══ DATA EXTRACT

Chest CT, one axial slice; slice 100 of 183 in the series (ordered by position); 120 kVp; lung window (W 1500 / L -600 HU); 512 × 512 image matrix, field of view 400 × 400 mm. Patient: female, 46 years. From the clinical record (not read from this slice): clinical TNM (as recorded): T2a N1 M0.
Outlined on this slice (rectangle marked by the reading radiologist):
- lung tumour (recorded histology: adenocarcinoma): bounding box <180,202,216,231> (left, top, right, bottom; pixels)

════
══ DATA EXTRACT

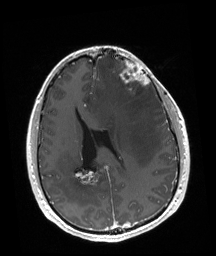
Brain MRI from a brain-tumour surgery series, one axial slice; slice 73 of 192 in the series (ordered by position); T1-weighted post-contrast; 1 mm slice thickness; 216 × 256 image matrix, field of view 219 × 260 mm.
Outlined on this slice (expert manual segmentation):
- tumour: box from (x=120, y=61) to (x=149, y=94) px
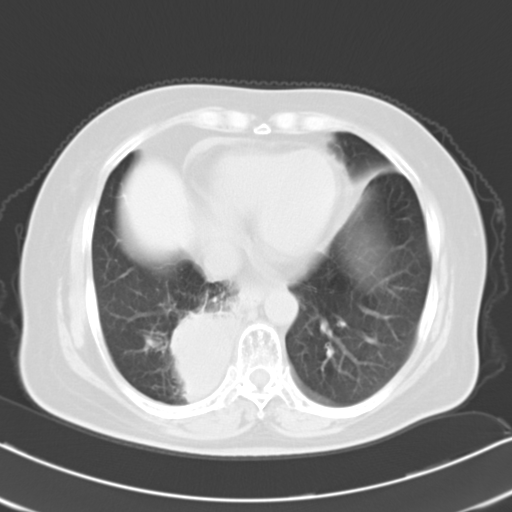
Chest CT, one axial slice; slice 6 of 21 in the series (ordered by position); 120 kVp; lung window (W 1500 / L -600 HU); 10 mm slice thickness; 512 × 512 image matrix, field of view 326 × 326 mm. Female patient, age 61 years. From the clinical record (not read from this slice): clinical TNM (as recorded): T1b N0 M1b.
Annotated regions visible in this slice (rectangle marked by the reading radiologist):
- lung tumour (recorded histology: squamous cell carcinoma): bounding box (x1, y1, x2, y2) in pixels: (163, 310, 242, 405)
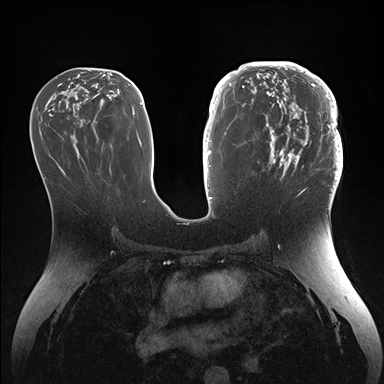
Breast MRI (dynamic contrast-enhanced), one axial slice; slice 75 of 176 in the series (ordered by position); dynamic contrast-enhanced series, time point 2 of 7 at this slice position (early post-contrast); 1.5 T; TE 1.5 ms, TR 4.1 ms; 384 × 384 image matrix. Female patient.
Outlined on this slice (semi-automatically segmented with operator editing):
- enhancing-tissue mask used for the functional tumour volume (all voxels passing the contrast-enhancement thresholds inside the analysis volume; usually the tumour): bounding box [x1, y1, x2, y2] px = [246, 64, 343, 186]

════
══ DATA EXTRACT

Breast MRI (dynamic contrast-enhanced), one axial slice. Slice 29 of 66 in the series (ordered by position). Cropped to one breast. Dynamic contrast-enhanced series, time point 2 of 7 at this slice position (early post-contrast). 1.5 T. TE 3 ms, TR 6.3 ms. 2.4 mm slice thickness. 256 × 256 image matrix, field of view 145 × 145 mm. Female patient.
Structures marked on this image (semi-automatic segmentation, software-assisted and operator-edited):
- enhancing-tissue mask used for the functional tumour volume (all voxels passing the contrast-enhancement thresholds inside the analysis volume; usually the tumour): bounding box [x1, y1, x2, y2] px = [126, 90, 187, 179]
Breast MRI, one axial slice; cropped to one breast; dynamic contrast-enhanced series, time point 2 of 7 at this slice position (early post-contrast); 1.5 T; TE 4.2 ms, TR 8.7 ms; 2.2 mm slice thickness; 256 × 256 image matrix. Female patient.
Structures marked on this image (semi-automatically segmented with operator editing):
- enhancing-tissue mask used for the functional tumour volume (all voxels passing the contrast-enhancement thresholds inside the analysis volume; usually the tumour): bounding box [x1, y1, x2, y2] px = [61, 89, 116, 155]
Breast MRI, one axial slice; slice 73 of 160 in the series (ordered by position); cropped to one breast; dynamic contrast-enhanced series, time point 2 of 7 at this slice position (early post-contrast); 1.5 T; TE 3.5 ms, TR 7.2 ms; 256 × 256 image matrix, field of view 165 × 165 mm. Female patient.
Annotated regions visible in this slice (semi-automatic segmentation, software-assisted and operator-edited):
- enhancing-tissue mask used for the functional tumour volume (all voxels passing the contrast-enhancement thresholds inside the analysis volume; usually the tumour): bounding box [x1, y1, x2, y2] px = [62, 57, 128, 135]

════

### REQUIREMENT
Write down, word for word, the lines above from the one containing "89, 116, 155]" through the one containing "57, 128, 135]", both ends included.

### YOUR RESPONSE
- enhancing-tissue mask used for the functional tumour volume (all voxels passing the contrast-enhancement thresholds inside the analysis volume; usually the tumour): bounding box [x1, y1, x2, y2] px = [61, 89, 116, 155]
Breast MRI, one axial slice; slice 73 of 160 in the series (ordered by position); cropped to one breast; dynamic contrast-enhanced series, time point 2 of 7 at this slice position (early post-contrast); 1.5 T; TE 3.5 ms, TR 7.2 ms; 256 × 256 image matrix, field of view 165 × 165 mm. Female patient.
Annotated regions visible in this slice (semi-automatic segmentation, software-assisted and operator-edited):
- enhancing-tissue mask used for the functional tumour volume (all voxels passing the contrast-enhancement thresholds inside the analysis volume; usually the tumour): bounding box [x1, y1, x2, y2] px = [62, 57, 128, 135]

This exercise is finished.